Ces Libanais qui décident de quitter la ville pour aller s’installer en montagne

De façon provisoire ou définitive, par choix ou par obligation, une partie de la population fait le choix de l’exode urbain.

Ces Libanais qui décident de quitter la ville pour aller s’installer en montagne

Photo DR

Si la tradition de quitter les villes durant la saison estivale pour profiter du climat plus clément de la montagne a toujours existé au Liban, la crise économique, énergétique et sanitaire pousse de plus en plus de familles à trouver d’autres alternatives en dehors des centres urbains.

Dana et Georges, un jeune couple marié, habitent depuis quelques années secteur Palais de Justice. Comme tous les Libanais établis dans les grandes agglomérations, ils n’avaient jamais été confrontés à un tel rationnement en matière d’électricité. Dana, enceinte de sept mois, n’en peut plus. Étouffant au 10ème étage d’un immeuble sans électricité ni climatisation, elle avoue vouloir quitter les lieux aussi rapidement que possible. « Notre vie est devenue un enfer, la moindre activité doit être pensée en fonction des coupures de courant. Je ne peux pas sortir de chez moi et remonter 10 étages à pied. Il faut que nous quittions Beyrouth au plus vite ». Dans le quartier du Palais de justice, le rationnement commence de 10h à 13h, puis de 17h à 19h, en finissant par une coupure de 1h à 6h le lendemain. « Je n’arrive pas à dormir, je suis épuisée physiquement et mentalement. Parfois il nous arrive de sortir de la maison à 7h juste pour nous rafraîchir dans la voiture ».

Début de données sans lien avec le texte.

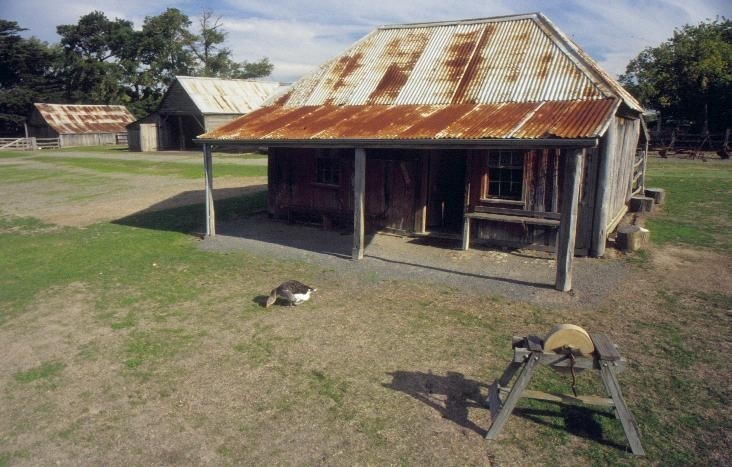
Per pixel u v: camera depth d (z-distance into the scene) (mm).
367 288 10195
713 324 8055
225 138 13250
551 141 8922
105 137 59469
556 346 5168
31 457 5422
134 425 5898
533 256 12227
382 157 14703
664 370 6676
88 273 11648
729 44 38156
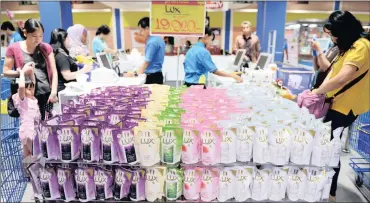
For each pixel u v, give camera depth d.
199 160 1.47
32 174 1.46
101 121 1.45
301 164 1.47
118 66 4.35
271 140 1.45
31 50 2.67
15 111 2.29
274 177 1.49
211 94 2.12
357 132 3.15
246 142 1.46
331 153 1.45
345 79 2.01
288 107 1.81
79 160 1.43
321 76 2.80
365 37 2.14
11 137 2.22
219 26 13.90
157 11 2.67
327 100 2.23
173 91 2.22
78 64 3.69
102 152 1.41
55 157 1.42
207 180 1.46
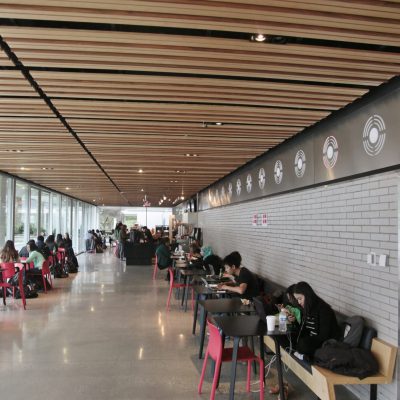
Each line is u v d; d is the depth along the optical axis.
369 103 3.99
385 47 3.11
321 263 5.12
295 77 3.52
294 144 5.93
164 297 9.20
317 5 2.40
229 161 8.30
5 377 4.36
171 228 24.97
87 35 2.75
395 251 3.58
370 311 3.94
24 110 4.47
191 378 4.37
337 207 4.70
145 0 2.34
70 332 6.17
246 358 3.74
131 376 4.41
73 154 7.27
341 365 3.43
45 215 15.34
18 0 2.34
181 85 3.73
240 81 3.61
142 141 6.09
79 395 3.93
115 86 3.71
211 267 8.71
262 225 7.80
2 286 8.00
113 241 29.31
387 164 3.69
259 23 2.61
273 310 4.14
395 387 3.43
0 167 9.09
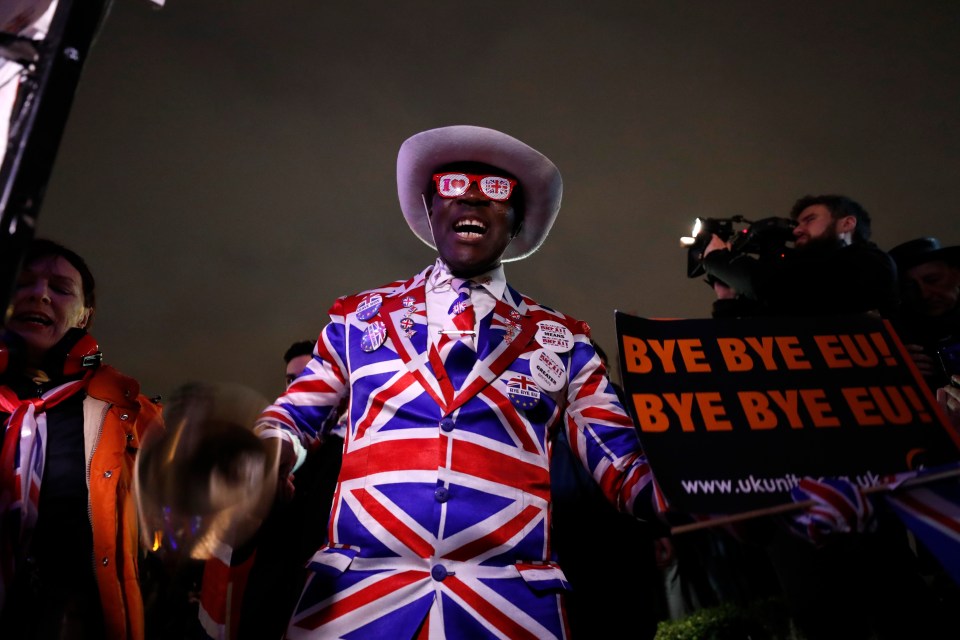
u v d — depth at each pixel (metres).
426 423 1.79
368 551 1.67
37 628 1.98
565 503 2.50
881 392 1.71
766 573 3.95
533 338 2.01
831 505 1.44
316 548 2.20
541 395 1.90
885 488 1.49
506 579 1.66
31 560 2.03
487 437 1.79
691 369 1.74
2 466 2.04
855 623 2.58
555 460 2.54
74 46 1.27
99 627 2.06
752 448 1.60
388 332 1.95
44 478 2.12
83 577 2.08
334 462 2.29
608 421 1.92
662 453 1.58
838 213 3.29
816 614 2.66
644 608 2.50
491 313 2.03
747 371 1.75
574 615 2.41
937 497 1.49
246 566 2.09
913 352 2.40
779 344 1.80
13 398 2.18
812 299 2.78
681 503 1.51
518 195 2.34
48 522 2.08
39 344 2.31
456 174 2.17
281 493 1.73
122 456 2.26
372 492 1.73
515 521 1.72
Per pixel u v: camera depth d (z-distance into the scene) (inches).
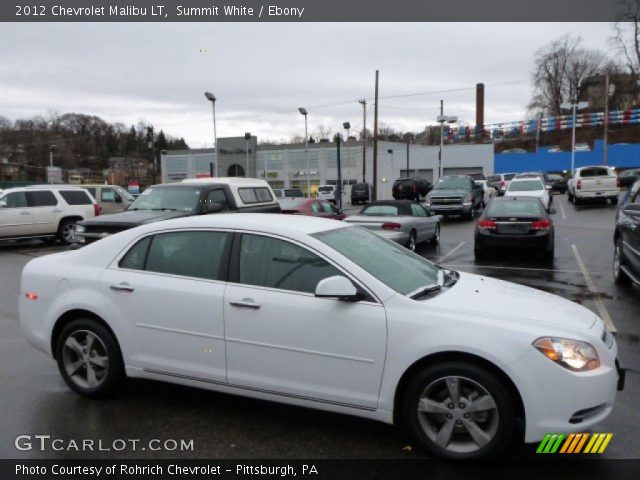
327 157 2332.7
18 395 184.9
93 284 177.9
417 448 146.6
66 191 665.0
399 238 506.0
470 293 159.3
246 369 157.1
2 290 375.2
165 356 167.6
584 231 693.9
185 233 172.2
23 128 3651.6
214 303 159.6
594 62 3560.5
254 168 2470.5
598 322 152.6
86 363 180.4
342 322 146.0
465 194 909.2
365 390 145.1
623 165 2455.7
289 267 157.2
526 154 2583.7
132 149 4375.0
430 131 3900.1
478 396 137.7
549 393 132.1
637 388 187.0
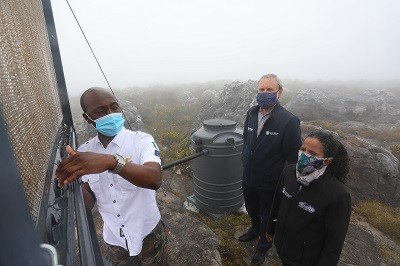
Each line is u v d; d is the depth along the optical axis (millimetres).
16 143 730
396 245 4008
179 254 3129
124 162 1088
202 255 3109
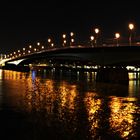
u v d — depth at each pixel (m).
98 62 131.38
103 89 74.31
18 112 41.53
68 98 56.66
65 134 31.27
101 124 35.22
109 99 55.69
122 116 39.75
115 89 74.19
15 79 108.75
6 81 98.50
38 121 36.16
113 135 31.19
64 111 42.66
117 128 33.66
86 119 37.56
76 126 34.12
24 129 32.78
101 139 29.97
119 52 117.38
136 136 31.02
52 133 31.48
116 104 49.62
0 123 35.12
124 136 30.97
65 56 165.50
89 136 30.75
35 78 116.00
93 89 74.12
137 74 144.12
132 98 57.50
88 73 162.38
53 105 47.84
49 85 84.75
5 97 56.78
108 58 124.38
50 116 39.06
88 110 43.62
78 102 51.47
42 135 30.84
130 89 74.44
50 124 34.84
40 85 84.50
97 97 58.53
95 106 47.34
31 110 43.19
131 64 129.00
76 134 31.25
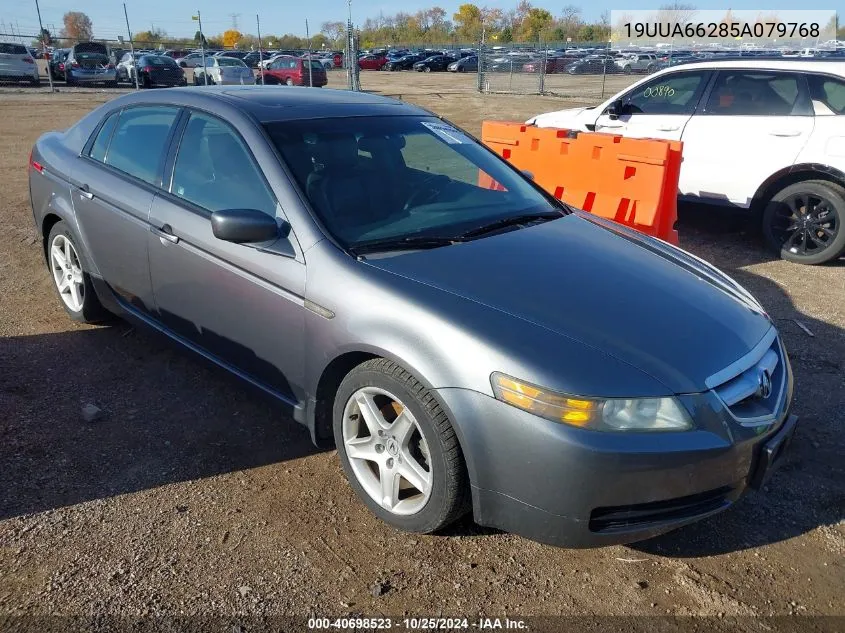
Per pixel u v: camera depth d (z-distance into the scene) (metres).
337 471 3.28
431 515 2.70
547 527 2.47
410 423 2.73
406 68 48.19
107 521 2.88
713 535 2.94
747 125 6.71
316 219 3.07
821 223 6.41
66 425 3.56
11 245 6.51
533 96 24.80
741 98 6.80
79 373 4.09
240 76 25.47
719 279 3.36
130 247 3.86
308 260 2.98
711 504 2.58
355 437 2.98
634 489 2.39
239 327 3.32
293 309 3.02
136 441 3.45
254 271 3.15
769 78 6.65
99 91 24.30
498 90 27.25
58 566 2.62
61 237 4.56
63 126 14.84
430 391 2.56
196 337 3.64
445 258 2.98
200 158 3.59
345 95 4.12
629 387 2.40
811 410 3.91
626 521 2.48
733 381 2.61
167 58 25.06
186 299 3.58
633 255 3.33
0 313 4.90
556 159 6.72
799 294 5.75
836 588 2.65
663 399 2.41
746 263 6.59
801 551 2.85
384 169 3.51
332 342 2.87
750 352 2.74
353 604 2.50
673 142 5.89
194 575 2.61
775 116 6.56
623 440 2.36
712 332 2.74
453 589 2.59
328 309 2.87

Pour Dana, qui travaille en ligne depuis son appartement, assurer un connexion de qualité pour ses rendez-vous est également un véritable défi. La 4G semble moins rapide qu’auparavant, et la batterie de son ordinateur ne tient pas plus de deux heures. Pour toutes ces raisons, cela fait maintenant plusieurs semaines que Dana et George sillonnent les villes et villages avoisinant Beyrouth pour trouver un appartement. Ils enchaînent visite sur visite et espèrent être partis d’ici quelques semaines maximum.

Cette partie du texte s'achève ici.